- **PROMPT**: Every line of the data below is to be duplicated exactly, pictures excepted.

- **EXERCISE DATA**:

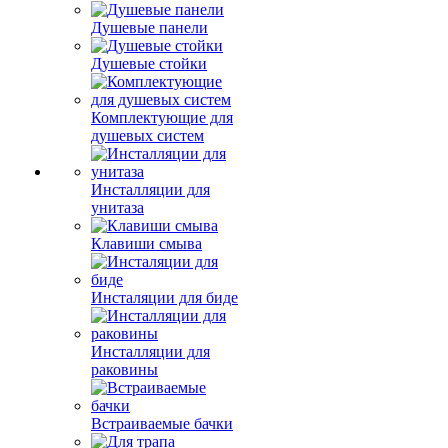
Душевые панели
Душевые стойки
Комплектующие для
душевых систем
Инсталляции для
унитаза
Клавиши смыва
Инсталяции для биде
Инсталляции для
раковины
Встраиваемые бачки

- **EXPECTED ANSWER**:
Душевые панели
Душевые стойки
Комплектующие для
душевых систем
Инсталляции для
унитаза
Клавиши смыва
Инсталяции для биде
Инсталляции для
раковины
Встраиваемые бачки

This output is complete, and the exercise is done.